## Exercise
Pictures are to be left out; every line from the one that holds "nose: (308, 194)" to the end of the data is to be retyped exactly.

## Provided information
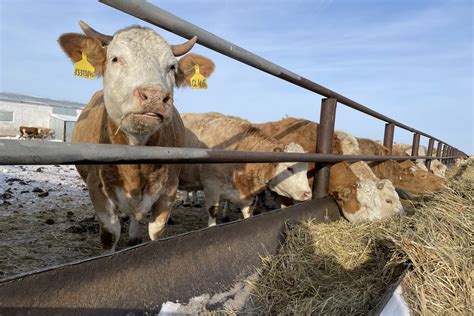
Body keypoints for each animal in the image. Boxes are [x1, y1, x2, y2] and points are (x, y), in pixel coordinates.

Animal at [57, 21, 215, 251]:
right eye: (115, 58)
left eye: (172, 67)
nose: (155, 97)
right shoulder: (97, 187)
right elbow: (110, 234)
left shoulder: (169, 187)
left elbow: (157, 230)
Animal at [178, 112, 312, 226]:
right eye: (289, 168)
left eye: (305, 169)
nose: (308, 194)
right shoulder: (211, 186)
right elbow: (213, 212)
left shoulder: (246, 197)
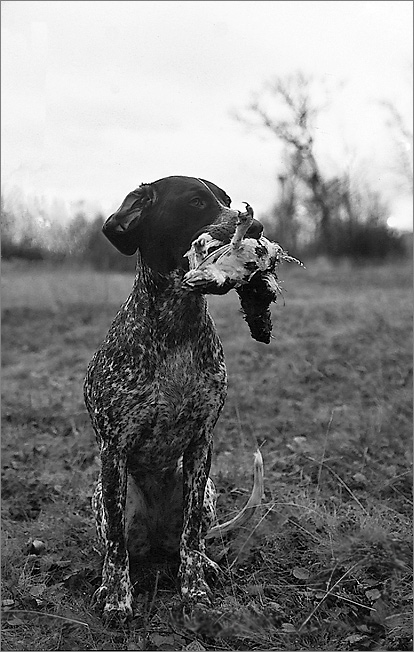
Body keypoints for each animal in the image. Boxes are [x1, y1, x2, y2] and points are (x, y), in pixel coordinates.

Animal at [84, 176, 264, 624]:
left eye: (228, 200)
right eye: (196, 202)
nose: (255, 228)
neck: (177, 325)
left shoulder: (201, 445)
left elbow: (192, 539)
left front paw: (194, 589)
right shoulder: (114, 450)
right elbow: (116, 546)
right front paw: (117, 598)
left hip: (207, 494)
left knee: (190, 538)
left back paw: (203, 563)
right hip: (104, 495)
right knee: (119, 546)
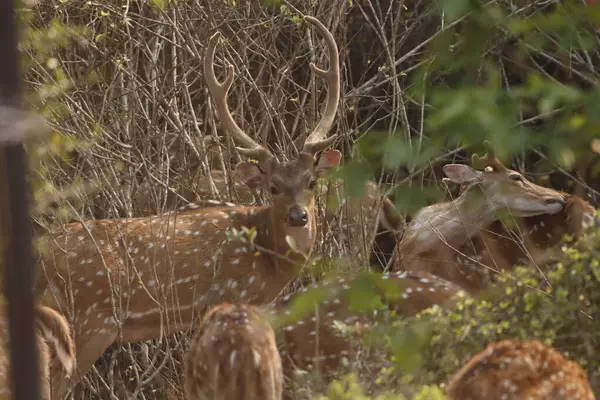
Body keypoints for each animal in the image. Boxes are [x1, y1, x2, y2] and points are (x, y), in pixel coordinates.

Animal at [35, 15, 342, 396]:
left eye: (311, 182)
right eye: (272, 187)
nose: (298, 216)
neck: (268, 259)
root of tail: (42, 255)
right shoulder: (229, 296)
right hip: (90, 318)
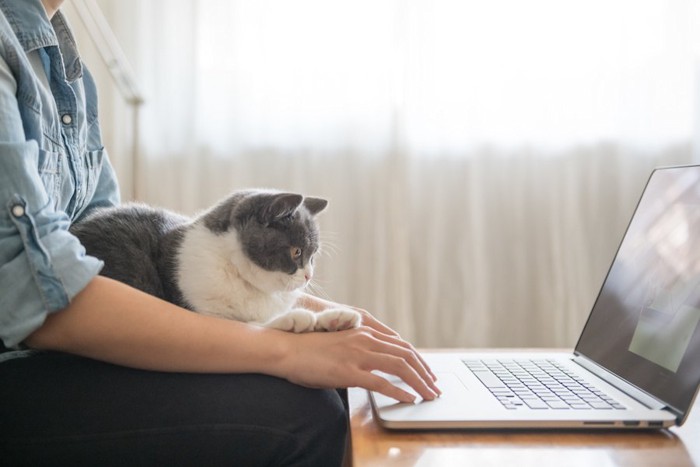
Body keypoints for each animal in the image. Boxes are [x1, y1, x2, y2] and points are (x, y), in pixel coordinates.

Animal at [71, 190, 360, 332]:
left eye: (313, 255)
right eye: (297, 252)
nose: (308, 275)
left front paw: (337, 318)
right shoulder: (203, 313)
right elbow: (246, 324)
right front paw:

## Response to this exercise
nose: (308, 194)
right shoulder: (211, 186)
right elbow: (213, 212)
left shoulder: (246, 197)
Body keypoints for each animal in the image. Boxes are [x1, y1, x2, y2] and points are (x, y), in pixel coordinates.

Animal at [84, 176, 264, 624]:
left eye: (228, 200)
right eye: (196, 202)
nose: (255, 228)
neck: (177, 325)
left shoulder: (201, 445)
left elbow: (192, 539)
left front paw: (194, 589)
right shoulder: (114, 450)
right elbow: (116, 546)
right front paw: (117, 598)
left hip: (207, 494)
left knee: (190, 538)
left back paw: (203, 563)
right hip: (104, 495)
right knee: (119, 546)
Body keypoints for each animal in the image. Boxes are [x1, y1, x2, y2] and points are (x, y), in pixel coordinates.

Animal at [35, 15, 342, 396]:
left eye: (311, 182)
right eye: (272, 187)
nose: (298, 216)
neck: (268, 259)
root of tail: (42, 255)
right shoulder: (229, 296)
right hip: (90, 318)
Body keypoints for each animal in the image. Boxes are [x1, y1, x2, y2] and points are (x, y), in pixel coordinates.

Animal at [71, 190, 360, 332]:
left eye: (313, 255)
right eye: (297, 252)
nose: (308, 275)
left front paw: (337, 318)
right shoulder: (203, 313)
right elbow: (246, 324)
right front paw:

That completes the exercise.